------ Texto de la página

"Errabunda Mente"

2011/05/05

El tiempo y el ajedrez


La opinión del Dr. Erik Avilés

En la Asociación de Clubes de Ajedrez de Michoacán reconocemos la labor que realizan los padres de familia apoyando a sus hijos para que desarrollen sus capacidades en un deporte que cuenta con poco apoyo institucional.  Quien asume el compromiso tiene derecho a opinar. A nivel nacional celebramos los esfuerzos de contraloría social que ha realizado la Asociación Nacional de Padres de Ajedrecistas, A.C., que ha  contribuido al desarrollo de los eventos. Por tales razones, en Michoacán consideramos valioso tenerlos dentro de la asociación y les hemos abierto oficialmente espacio, para que  tengan voz y voto.

Una de las quejas más recurrentes es la falta de recursos, ya que cuando solicitan apoyo para los medallistas de Olimpiada, no se brinda en suficiencia debido a que son medallistas de “ajedrez rápido”. Es decir, hay diferencia en apoyo respecto a otros deportes, pero no la hay al socializar gubernamentalmente los resultados. Si no son medallas, ¿qué se requiere para obtener apoyo?

------------

## Instrucciones de trabajo
[a] Vuelve a copiar, sin cambiar nada, el pedazo del artículo sobre el ajedrez que empieza con "En la Asociación" y sigue hasta "voz y voto.".
[b] Sigue escribiendo el artículo sobre el ajedrez desde donde termina.

------ Filas proporcionadas

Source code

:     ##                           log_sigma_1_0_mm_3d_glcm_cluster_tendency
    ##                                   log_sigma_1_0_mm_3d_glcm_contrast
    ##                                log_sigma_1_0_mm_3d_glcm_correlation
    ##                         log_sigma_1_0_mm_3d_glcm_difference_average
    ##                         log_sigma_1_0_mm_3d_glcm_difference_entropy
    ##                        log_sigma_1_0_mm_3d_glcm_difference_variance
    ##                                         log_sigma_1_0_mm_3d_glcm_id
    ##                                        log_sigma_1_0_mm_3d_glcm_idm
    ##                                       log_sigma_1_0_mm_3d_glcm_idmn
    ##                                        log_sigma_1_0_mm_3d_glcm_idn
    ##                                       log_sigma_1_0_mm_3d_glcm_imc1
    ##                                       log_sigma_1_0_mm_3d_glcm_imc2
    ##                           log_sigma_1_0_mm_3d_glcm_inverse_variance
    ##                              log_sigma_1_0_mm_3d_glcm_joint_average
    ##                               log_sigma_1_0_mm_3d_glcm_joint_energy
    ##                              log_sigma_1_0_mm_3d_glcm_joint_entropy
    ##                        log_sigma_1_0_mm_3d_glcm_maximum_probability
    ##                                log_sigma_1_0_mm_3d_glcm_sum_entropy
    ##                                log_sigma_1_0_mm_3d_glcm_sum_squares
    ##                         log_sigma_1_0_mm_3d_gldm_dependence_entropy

------------

## Respuestas por tarea
[a]
En la Asociación de Clubes de Ajedrez de Michoacán reconocemos la labor que realizan los padres de familia apoyando a sus hijos para que desarrollen sus capacidades en un deporte que cuenta con poco apoyo institucional.  Quien asume el compromiso tiene derecho a opinar. A nivel nacional celebramos los esfuerzos de contraloría social que ha realizado la Asociación Nacional de Padres de Ajedrecistas, A.C., que ha  contribuido al desarrollo de los eventos. Por tales razones, en Michoacán consideramos valioso tenerlos dentro de la asociación y les hemos abierto oficialmente espacio, para que  tengan voz y voto.

[b]
Respecto al apoyo, ya hubo consenso: se requiere un entrenador de alto rendimiento en Michoacán, dedicado exclusivamente a formar a los talentos.

Ante ello, un error  es  escindir el ajedrez rápido del de ritmo lento.  No son disciplinas separadas,  ya que hacen falta  competencias de varios días que permitan que los jugadores reflexionen largamente, aprendiendo a analizar durante largos periodos de tiempo y a forzar su capacidad ajedrecística durante horas. 

Sin embargo, en círculos ejecutivos, la imagen de dos venerables ancianos meditando frente a un tablero de ajedrez es emblemática de la frase “parálisis por análisis” que se utiliza en ambientes de negocios y que en cierta medida aleja a muchas personas del deporte-ciencia, por considerarse oneroso en tiempo.

En cambio, los torneos en la plaza o en el portal no pueden durar demasiado tiempo, pero sirven para socializar nuestro deporte y aportan el que los participantes sean capaces de reproducir rápidamente posiciones creativas, llenas de ataque y empuje combinatorio en partidas de a lo sumo, una hora de duración por jugador. El ajedrez rápido es didáctico en la medida en la que logra fijar conocimientos y  despierta la velocidad de reacción.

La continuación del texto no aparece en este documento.